With a hot coffee in hand, our tour started towards Windsor Castle and the famous private school, Eton. It was a thirty minute ride and our overwhelmingly enthusiastic tour guide, Graham, filled the time with fun facts about the area. Did you know that 93% of the current Parliament attended Eton? And the reason the Union Jack flies at all times on the castles is due to the day Princess Diana died? It used to be that the royal flag was only flown when the Queen was in residence, so there was no flag to fly at half mast when the public heard the news. Now the Union Jack flies constantly, in case there is ever another tragedy.
We didn’t buy admission to the actual castle, so Hannah, Rebecca, Elena, Westley & I found ourselves in a pub at 11 AM with mimosas as the rain came down. Around noon, we had to make our way back to the bus through the torrential downpour for the next leg of the tour. Due to the storm, Graham decided to change our route so that we would see Stonehenge with clear skies – off to the city of Bath we went!
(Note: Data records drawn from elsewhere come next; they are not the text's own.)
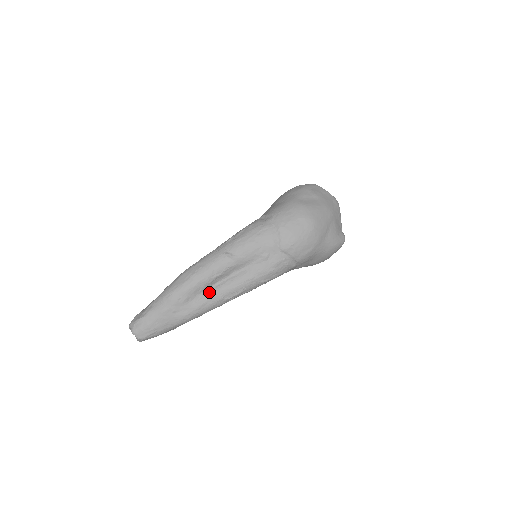
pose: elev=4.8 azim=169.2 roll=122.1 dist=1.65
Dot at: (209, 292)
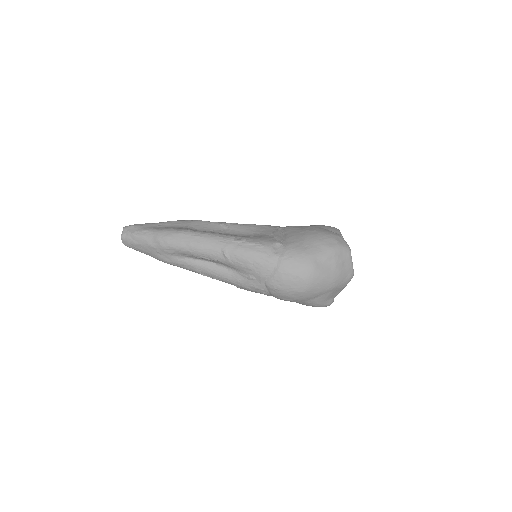
Dot at: (193, 261)
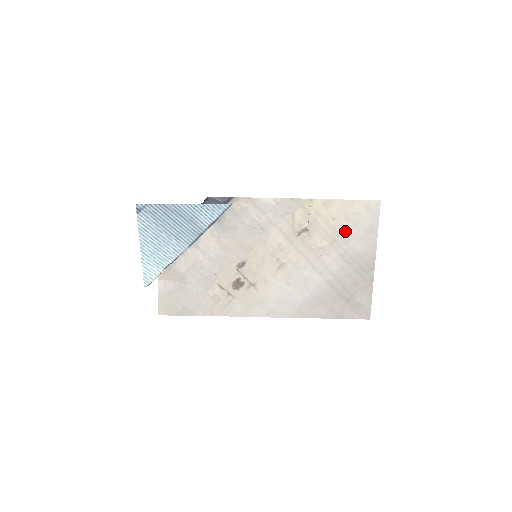
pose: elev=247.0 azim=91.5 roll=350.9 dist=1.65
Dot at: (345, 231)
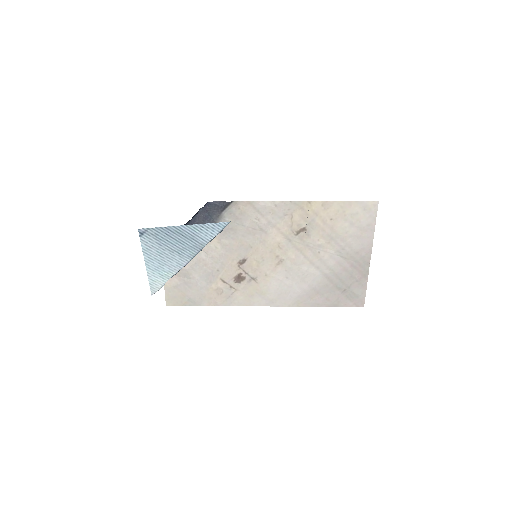
Dot at: (342, 230)
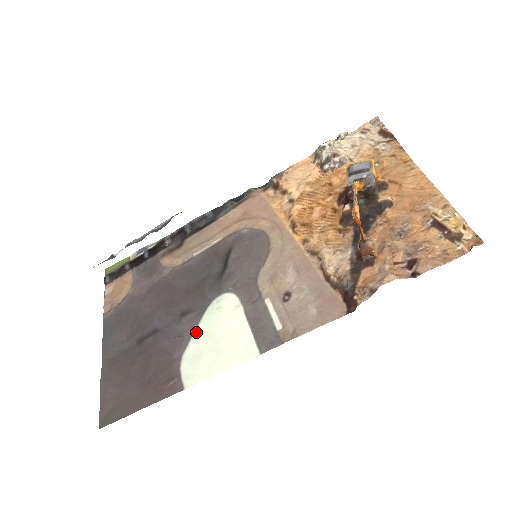
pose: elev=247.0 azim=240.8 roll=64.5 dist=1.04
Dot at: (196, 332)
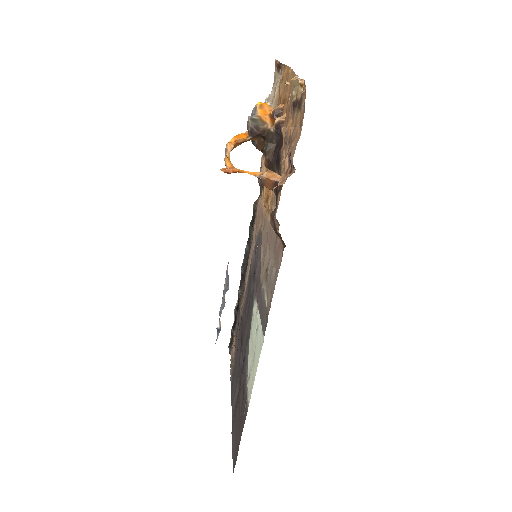
Dot at: (248, 352)
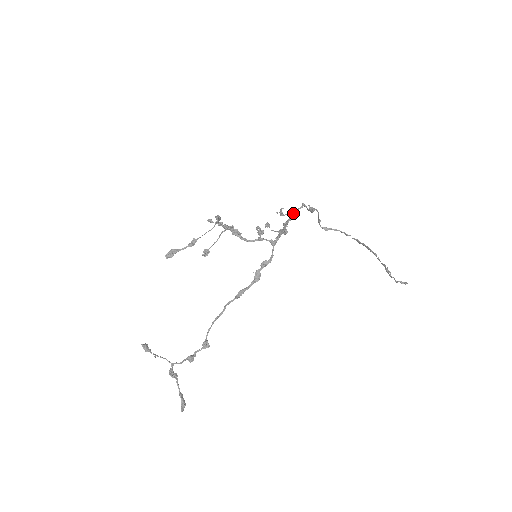
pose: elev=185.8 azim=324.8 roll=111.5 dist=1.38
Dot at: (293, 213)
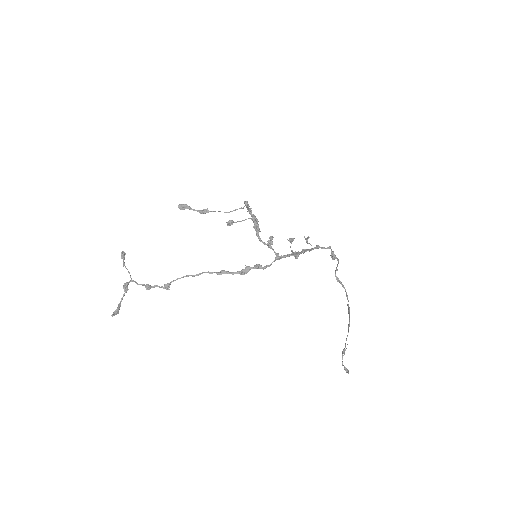
Dot at: (316, 247)
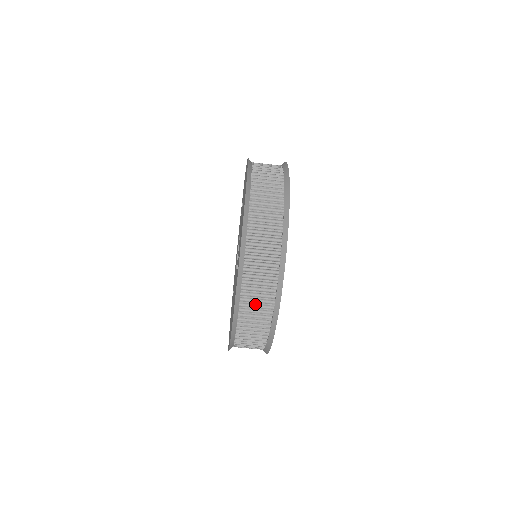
It was a two hour journey west and the most beautiful scenery of the English countryside passed by. As we came into the Cotswolds region, I was astounded by the views – I don’t think it gets much better than the countryside. I can imagine moving to this area with a small house outside of the city and a running a little bakery in the town – whoops, sorry for the daydream.
In Bath, we first went to the Roman Baths which were built upon a old hot spring that had healing qualities (it cured an Irish prince of leprosy but I was trying to avoid thinking about that… because EW). The main pool was green from the minerals, but it was so interesting seeing the steam rolling along the top. A quick walk through was enough for us, so we went exploring into the city streets. Bath is a very small town, but it has a great combination of modern stores and the quaint countryside shops you would expect. The Bath Abbey was hauntingly beautiful. The moment I walked in, I was awestruck by the vaulted ceiling with a canopy design. Churches hold so much history – there were headstones along the walls that told of the many people buried around the Abbey dating all the way back to the 1600s.
As we approached the Salisbury Plain, we saw the Westbury White Horse – during the Dark Ages, ancient people dug into the soil to create a picture of a horse and due to the chalky ground, it is visible from miles away (google it and you’ll be amazed). It is now maintained by the English Heritage Council. Finally, we made it to the Stonehenge visitors center, where we boarded another bus that would take us up the actual historical landmark.
Walking up to 5000 years of history is not something I do on the daily basis, obviously, so as we approached Stonehenge I tried to think of all the things these rocks had seen. It is not exactly clear why the actual Stonehenge was built, however with the new technology they have found that the rocks came from up to 130 miles away around 4000 years ago. The Roman philosopher Tacitus was the first to document this strange landmark as a temple to the sun. Modern historians now believe it was constructed as a temple to the moon during the time when the United Kingdom was connected to Scandinavia by glaciers.
After an 11 hour day, I was back in my tiny dorm exhausted from a day of traveling and was beginning to feel the cold that I’ve been sleeping off this week. This day trip was so worth the embarrassment of being a true tourist because of how much we accomplished in the short time we were out. In the words of our tour guide, it was a “lovely jubbly diddly die tip top pop” day!